--- Problem description ---
Say how many lines in the records contain the string "Bosch". Nothing but the number should be given.

--- Data provided ---
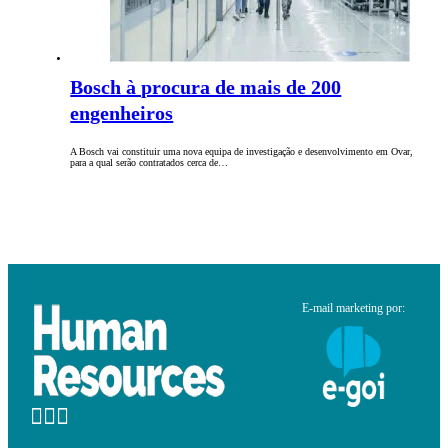
Bosch à procura de mais de 200
engenheiros
A Bosch vai constituir uma nova equipa de investigação e desenvolvimento em Ovar,
para a qual serão contratados cerca de…
E-mail marketing por:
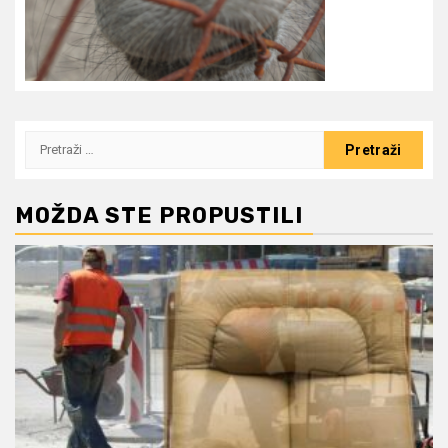
Pretraži:
MOŽDA STE PROPUSTILI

--- Task solution ---
2